I see what you mean. That sounds good. I think that atomType will be
below a moleculeType when rendered too correct? So you can get the
heirarchical view? I guess it’s not necissary but i think it’s cool to
set it up that way.

(Tue, Aug 29, 2006 at 08:26:06PM -0400) Geoffrey Hutchison geoff.hutchison@gmail.com:

On Aug 29, 2006, at 7:40 PM, Donald Ephraim Curtis wrote:

//! Names for rendering objects
enum GLrenderTypeName { moleculeType, atomType, bondType,
residueType, surfaceType, otherType };

Then in the code, something like this:

glPushName( MOLECULE / ATOM / BOND / RESIDUE / OTHER);
// atom rendering, bond rendering, etc.
glPopName();

Well, the problem is that we want to use the names to actually say
which
atom has been picked, rather than that a non-specific atom has been
picked. Plus, if you put two things in as
GLrenderTypeName.moleculeType
then when either one of them gets clicked, both of them get clicked.

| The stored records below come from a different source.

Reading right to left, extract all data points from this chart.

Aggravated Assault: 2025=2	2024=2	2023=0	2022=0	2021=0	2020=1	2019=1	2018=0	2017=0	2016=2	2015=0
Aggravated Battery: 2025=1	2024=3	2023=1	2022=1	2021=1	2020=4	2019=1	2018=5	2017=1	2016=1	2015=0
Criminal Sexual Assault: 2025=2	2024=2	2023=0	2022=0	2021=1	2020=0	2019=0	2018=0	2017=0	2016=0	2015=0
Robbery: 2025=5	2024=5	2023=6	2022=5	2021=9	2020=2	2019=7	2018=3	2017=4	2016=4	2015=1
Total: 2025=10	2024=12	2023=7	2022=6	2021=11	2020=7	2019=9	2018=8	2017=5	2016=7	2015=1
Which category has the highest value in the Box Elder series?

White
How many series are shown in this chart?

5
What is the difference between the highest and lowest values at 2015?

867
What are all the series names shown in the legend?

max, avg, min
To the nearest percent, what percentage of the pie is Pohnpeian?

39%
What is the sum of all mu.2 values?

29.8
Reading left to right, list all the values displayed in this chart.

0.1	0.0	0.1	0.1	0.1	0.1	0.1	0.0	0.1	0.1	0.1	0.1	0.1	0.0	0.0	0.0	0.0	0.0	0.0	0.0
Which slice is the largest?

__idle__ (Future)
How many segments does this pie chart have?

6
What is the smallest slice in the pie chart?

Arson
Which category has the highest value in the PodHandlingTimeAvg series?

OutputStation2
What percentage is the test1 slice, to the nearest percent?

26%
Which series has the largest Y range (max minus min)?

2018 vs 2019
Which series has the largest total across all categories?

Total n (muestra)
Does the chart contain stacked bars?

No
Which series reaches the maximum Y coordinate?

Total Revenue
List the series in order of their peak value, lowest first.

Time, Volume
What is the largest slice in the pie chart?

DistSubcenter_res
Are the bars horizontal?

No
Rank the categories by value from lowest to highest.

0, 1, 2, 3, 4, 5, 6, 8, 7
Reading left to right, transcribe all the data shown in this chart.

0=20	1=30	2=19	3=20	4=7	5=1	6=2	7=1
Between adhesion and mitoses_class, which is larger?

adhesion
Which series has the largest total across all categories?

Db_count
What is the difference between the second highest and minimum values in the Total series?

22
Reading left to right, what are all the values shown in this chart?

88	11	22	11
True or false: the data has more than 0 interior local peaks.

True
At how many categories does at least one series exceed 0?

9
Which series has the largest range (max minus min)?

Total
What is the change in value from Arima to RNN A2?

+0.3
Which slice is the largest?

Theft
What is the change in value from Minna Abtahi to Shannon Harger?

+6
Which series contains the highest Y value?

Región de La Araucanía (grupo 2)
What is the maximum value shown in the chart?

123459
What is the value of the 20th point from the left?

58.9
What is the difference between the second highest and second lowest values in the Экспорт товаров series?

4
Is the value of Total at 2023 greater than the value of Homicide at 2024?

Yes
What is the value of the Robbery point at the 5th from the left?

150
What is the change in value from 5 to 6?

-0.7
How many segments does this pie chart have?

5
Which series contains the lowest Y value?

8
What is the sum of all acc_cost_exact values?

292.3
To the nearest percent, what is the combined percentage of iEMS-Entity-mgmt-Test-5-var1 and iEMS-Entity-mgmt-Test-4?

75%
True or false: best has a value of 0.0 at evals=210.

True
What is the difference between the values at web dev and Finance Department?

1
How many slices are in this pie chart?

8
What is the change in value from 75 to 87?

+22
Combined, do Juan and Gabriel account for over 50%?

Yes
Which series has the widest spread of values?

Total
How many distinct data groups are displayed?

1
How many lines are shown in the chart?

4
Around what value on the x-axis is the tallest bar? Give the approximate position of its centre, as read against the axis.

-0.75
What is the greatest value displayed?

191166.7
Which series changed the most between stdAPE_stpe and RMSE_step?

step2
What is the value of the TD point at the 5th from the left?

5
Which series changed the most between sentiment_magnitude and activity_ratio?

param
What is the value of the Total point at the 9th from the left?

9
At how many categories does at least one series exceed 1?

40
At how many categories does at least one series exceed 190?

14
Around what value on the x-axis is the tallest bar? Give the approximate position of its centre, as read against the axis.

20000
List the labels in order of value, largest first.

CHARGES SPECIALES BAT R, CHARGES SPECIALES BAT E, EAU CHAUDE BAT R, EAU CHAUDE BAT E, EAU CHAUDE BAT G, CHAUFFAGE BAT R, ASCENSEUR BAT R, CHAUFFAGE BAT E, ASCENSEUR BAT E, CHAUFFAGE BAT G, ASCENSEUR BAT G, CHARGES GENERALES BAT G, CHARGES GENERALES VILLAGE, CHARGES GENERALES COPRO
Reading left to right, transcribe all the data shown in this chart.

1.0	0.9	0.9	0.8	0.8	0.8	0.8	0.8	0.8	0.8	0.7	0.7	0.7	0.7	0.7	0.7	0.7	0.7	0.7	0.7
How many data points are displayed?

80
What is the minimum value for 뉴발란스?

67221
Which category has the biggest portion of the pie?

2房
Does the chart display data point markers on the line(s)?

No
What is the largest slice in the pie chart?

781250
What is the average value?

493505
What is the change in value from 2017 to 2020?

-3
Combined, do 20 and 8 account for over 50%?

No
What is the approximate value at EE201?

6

I guess I wasn’t clear enough in my pseudo-code. The idea is that two
"names" are pushed on the stack for everything. First you push on the
GLrenderTypeName (pick a different label if you want). Then you push
on the index for that type.
Here are a few examples:

atomType, 1 // atom #1 (atom indexing from 1)
atomType, 1, atomType 13 // two atoms selected, atom 1 and atom 13
residueType, 13 // residue #14 (residue indexing from 0)
moleculeType, 0 // molecule indexing from 0

Now the code is slightly more complicated than for having just the
atom id on the stack, since you have to filter through “dummy” name
records explaining what type is coming up. But it’s so much more
flexible. See for example:
http://www.lighthouse3d.com/opengl/picking/

There’s an example with pushing names for rows and columns for a grid
of snowmen.

Cheers,
-Geoff

On Aug 29, 2006, at 8:50 PM, Donald Ephraim Curtis wrote:

I see what you mean. That sounds good. I think that atomType will be
below a moleculeType when rendered too correct? So you can get the
heirarchical view? I guess it’s not necissary but i think it’s
cool to
set it up that way.

Actually, my current design plan is that a render engine should only
push the appropriate type for what it’s rendering. So if you’re
showing atoms to the user, you should push atomType and then an atom
index.

If you’re showing a “molecular blob,” with no obvious atoms or bonds,
then you should push moleculeType and a molecule index. Not quite
sure if there’s any use for that, but better to leave the door open.

I expect that atom, bond, and residue types are more useful than
anything else right now.

Any sort of chemistry hierarchy shouldn’t be dependent on the render
engine, I think it should be worked out by the tool and or mode. For
example, I think the Ghemical “selection mode” system works well. GL
returns a pick for an atom, but the application code selects
everything connected. Or I set the selection tool to "select residue"
and a pick for an atom selects the entire amino acid.

This is why I think there will need to be a selection plugin
interface. GAMESS could code in something for “user selected atoms in
a water molecule, go select all H2O fragments.”

So I see one “selection tool” that handles getting hits from OpenGL
and working out what the user hit. Then there’s another step removed
which takes a list of hits and marks selections.

Cheers,
-Geoff

P.S. Ghemical actually does all of this exactly the same. The code’s
just confusing and there’s no easy way to add more “selection modes.”